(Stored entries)
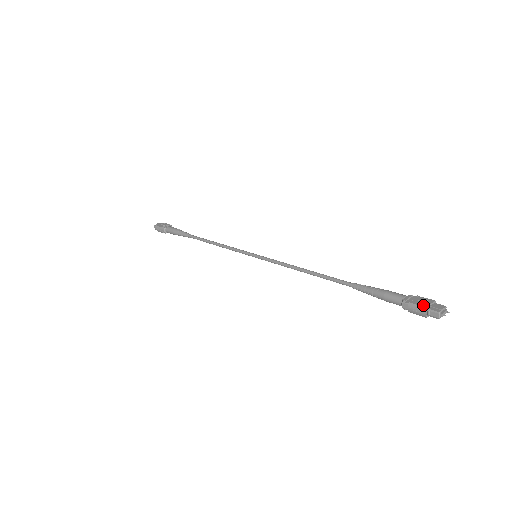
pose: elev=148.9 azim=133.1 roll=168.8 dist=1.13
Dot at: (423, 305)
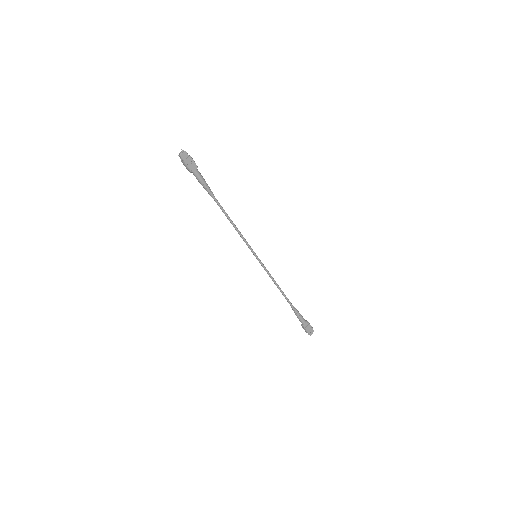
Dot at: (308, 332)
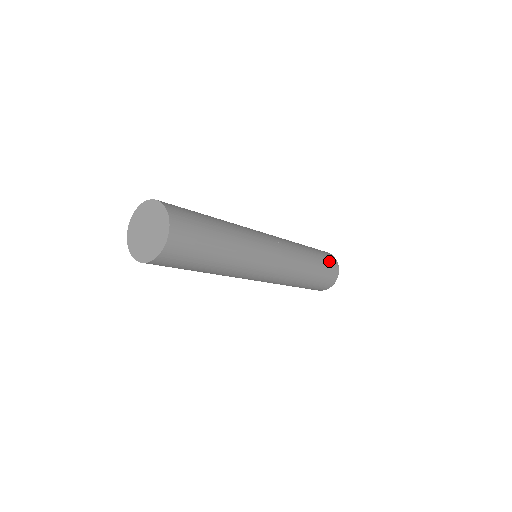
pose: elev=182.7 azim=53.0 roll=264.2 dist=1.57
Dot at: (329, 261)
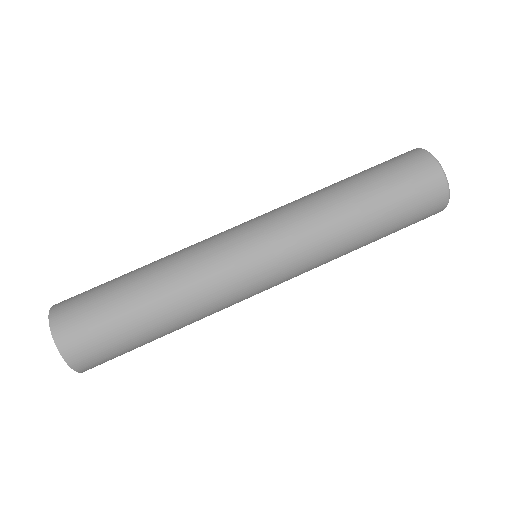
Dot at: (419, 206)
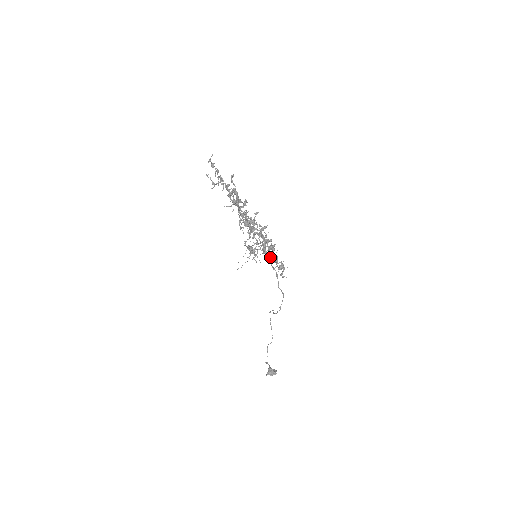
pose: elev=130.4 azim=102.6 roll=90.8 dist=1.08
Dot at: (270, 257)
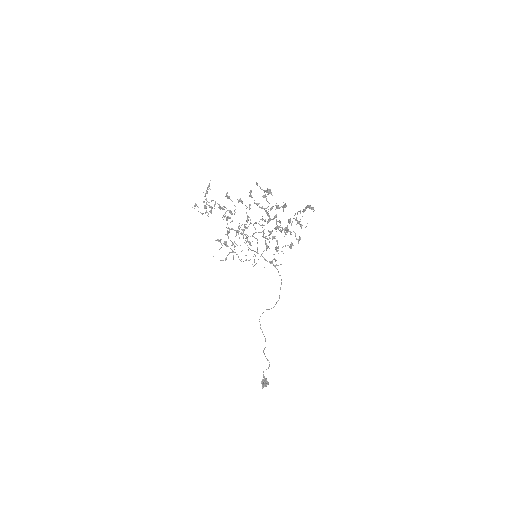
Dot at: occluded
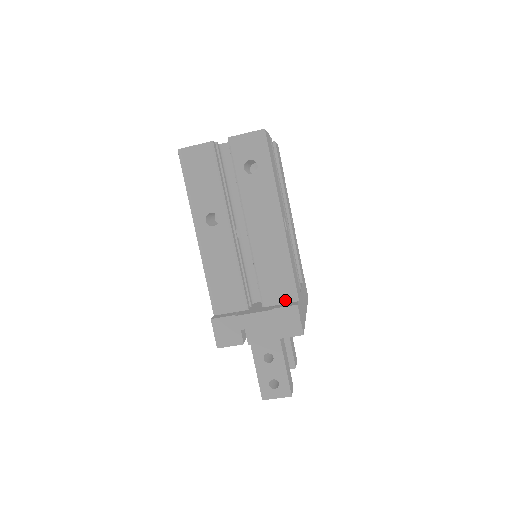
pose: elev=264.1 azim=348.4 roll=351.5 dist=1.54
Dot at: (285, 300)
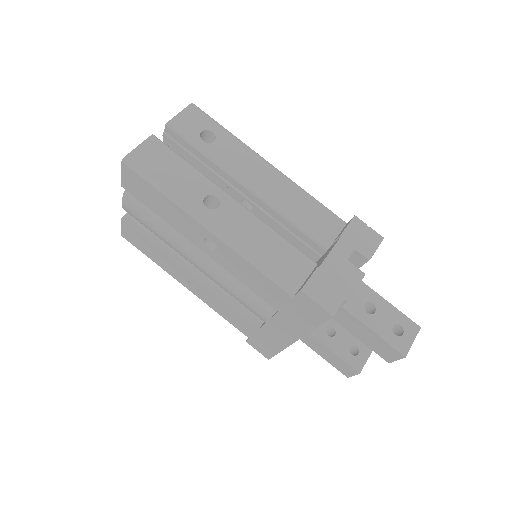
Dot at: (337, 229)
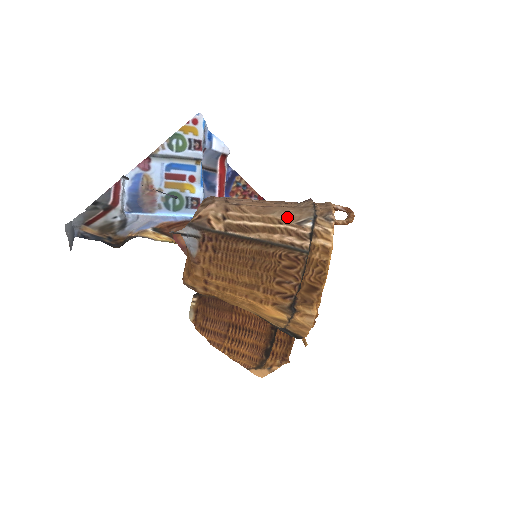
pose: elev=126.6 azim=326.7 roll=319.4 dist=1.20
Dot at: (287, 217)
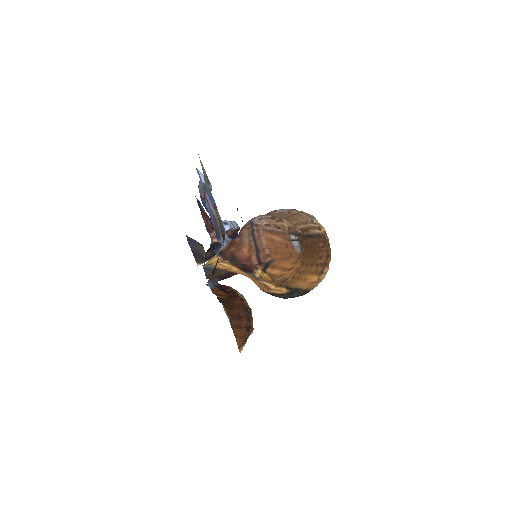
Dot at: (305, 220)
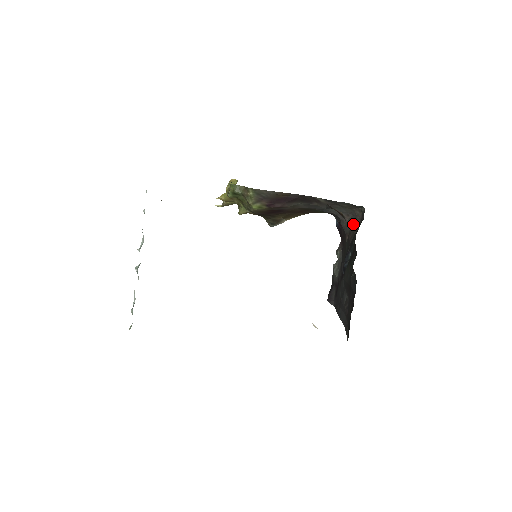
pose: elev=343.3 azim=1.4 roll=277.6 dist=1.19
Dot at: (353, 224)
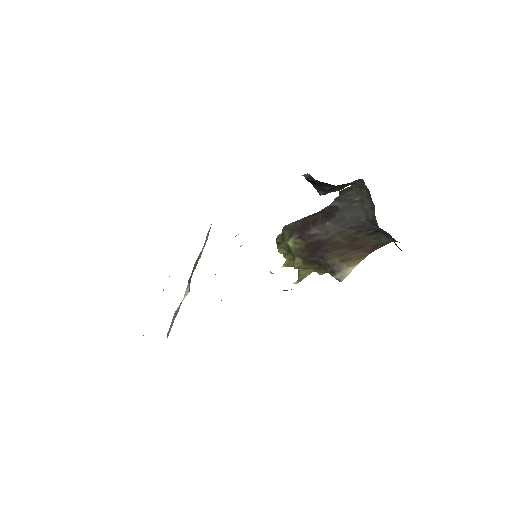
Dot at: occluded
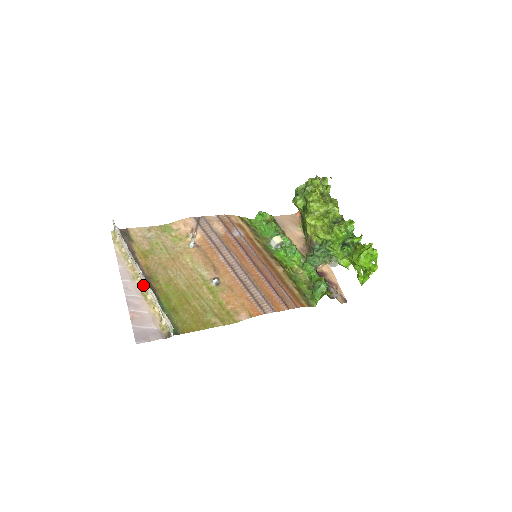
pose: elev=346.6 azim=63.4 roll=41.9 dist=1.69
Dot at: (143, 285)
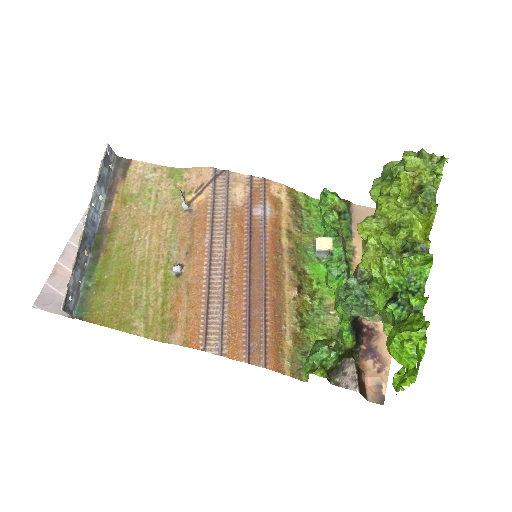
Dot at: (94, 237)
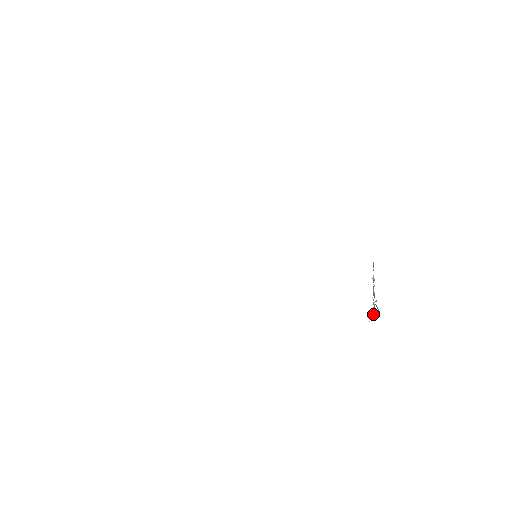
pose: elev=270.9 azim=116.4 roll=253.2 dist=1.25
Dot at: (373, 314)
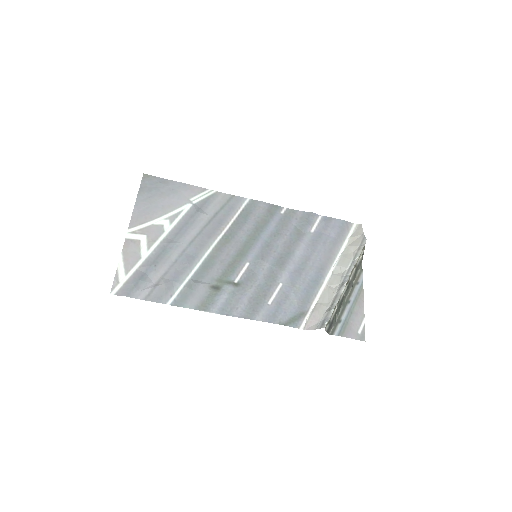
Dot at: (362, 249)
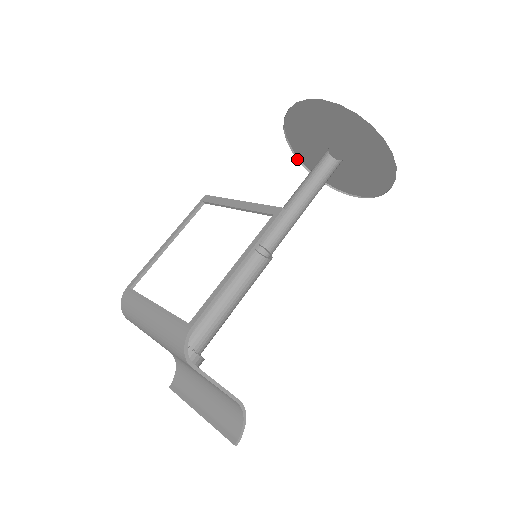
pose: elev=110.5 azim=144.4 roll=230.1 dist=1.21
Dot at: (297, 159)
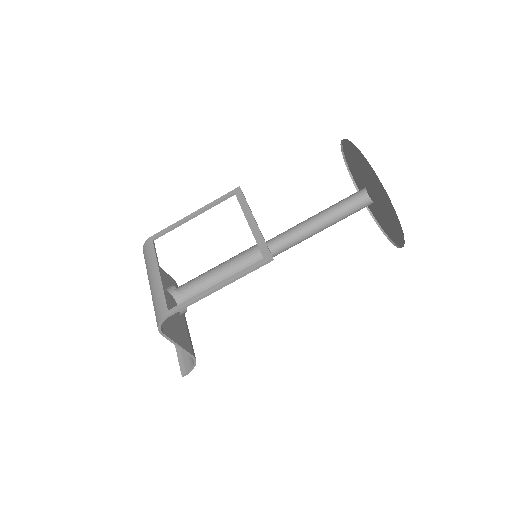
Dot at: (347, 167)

- Set problem -
Copy the data word for word, starting at the line that contains "pose: elev=110.5 azim=144.4" and continuing to the end. Leave the pictures out of your copy.

- The answer -
pose: elev=110.5 azim=144.4 roll=230.1 dist=1.21
Dot at: (297, 159)
Dot at: (347, 167)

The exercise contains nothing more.